Jedną z najprostszych i najskuteczniejszych form włamywania się do serwisów WWW jest wykorzystanie błędów skryptu związanych ze wstawianiem do zapytań SQL danych. Ataki tego typu noszą nazwę SQL Injection, a z wielkiej podatności na nie znane są takie skrypty, jak phpBB, czy PHP-NUKE.
   Wszystko polega na tym, że zapytania SQL do ograniczania tekstów używają apostrof ( ' ). Aby wpisać taki znak jako jego fragment, należy go poprzedzić, podobnie jak w PHP, backslashem, gdyż inaczej baza danych uzna, że tekst kończy się w tym miejscu i potraktuje dalszą jego część jako samo zapytanie. Jeżeli danych z formularza i adresu URL nie przepuścimy przez funkcję, która doda takie backslashe, narazimy się na poważne niebezpieczeństwo. Hacker będzie mógł bowiem zmieniać warunki zapytań poprzez zwykły formularz i w ten sposób np. ominąć sprawdzanie hasła przy logowaniu. Oto przykład. Mamy niezabezpieczone zapytanie:

"SELECT id FROM uzytkownicy WHERE login='".$_POST['login']."' AND password = '".sha1($_POST['password'])."'

Kiedy zalogujemy się loginem "ziutek" i hasłem "ppp", PHP wyśle do bazy takie zapytanie:

SELECT id FROM uzytkownicy WHERE login='ziutek' AND password = 'tu_hash_sha1'

Teoretycznie wszystko jest poprawnie. Ale jeśli za login wpiszę admin' OR NOT '0, otrzymamy takie zapytanie:

SELECT id FROM uzytkownicy WHERE login='admin' OR NOT '0' AND password = 'tu_hash_sha1'

Jak widzisz, zmodyfikowany został warunek. Teraz jest on tak napisany, że wpuści nas jako "admin" nawet wtedy, gdy nie znamy hasła!
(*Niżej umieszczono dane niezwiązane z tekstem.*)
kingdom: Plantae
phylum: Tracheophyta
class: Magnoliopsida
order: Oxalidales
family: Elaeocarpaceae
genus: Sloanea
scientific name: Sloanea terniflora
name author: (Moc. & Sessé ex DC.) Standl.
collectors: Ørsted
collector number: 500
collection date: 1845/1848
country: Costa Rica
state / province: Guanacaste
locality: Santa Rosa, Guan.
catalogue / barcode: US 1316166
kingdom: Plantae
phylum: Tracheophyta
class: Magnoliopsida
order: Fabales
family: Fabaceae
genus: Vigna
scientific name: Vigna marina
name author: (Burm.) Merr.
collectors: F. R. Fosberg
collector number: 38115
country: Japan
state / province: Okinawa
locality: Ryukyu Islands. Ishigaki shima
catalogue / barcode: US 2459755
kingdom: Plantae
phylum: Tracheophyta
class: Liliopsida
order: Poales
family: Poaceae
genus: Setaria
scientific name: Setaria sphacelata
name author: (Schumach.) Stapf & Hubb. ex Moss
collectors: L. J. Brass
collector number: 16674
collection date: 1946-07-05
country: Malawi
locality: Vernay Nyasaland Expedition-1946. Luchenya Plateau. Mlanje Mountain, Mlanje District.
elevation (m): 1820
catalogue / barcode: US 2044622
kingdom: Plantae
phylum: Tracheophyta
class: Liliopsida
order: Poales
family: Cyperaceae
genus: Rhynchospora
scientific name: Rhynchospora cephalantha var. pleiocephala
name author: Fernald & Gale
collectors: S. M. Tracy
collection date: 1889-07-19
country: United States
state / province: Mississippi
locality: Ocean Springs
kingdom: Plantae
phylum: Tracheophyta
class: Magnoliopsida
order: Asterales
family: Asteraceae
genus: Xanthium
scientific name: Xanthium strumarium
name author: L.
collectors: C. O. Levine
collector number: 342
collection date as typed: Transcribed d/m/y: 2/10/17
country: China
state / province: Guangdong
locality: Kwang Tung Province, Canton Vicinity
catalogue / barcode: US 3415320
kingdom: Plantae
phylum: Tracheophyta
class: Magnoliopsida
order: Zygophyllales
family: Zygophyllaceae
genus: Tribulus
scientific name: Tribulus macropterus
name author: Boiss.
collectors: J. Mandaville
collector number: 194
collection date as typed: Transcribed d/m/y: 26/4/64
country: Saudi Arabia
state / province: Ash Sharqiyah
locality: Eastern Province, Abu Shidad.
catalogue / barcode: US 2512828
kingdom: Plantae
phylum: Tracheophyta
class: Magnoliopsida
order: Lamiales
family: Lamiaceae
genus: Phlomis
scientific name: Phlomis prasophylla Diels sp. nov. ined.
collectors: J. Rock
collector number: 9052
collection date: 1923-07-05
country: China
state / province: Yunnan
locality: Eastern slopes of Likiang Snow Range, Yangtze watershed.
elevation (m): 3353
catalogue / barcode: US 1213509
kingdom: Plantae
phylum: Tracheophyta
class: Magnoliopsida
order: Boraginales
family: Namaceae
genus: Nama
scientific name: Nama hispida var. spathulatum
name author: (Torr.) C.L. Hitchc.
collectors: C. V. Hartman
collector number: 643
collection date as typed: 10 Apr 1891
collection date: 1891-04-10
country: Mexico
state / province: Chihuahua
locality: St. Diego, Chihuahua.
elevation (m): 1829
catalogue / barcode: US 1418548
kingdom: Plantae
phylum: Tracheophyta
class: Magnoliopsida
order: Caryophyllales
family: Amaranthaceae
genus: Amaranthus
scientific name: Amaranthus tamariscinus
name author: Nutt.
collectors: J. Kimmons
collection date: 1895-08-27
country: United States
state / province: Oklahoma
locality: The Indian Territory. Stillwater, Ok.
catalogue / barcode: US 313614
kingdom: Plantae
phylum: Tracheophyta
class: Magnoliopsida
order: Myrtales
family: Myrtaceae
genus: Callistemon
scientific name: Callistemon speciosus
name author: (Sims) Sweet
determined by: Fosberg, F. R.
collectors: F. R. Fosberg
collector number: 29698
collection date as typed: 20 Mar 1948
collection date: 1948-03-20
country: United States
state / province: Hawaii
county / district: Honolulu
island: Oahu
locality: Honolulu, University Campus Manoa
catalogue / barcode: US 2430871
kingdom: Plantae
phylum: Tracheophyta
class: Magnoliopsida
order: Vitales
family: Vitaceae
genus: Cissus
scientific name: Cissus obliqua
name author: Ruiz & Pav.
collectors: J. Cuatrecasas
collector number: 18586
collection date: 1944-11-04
Aby zapobiec temu, należy przepuścić $_POST['login'] np. przez funkcję mysql_real_escape_string(). Wtedy zawsze wpisany w polu "Login" ciąg będzie traktowany jak login bez względu na znajdujące się w nim znaki.
   Przy zabawie funkcjami dodającymi backslashe należy brać poprawkę na ustawienia Magic Quotes (opisane w innej poradzie), gdyż inaczej skrypt zacznie zachowywać się nieprzewidywalnie!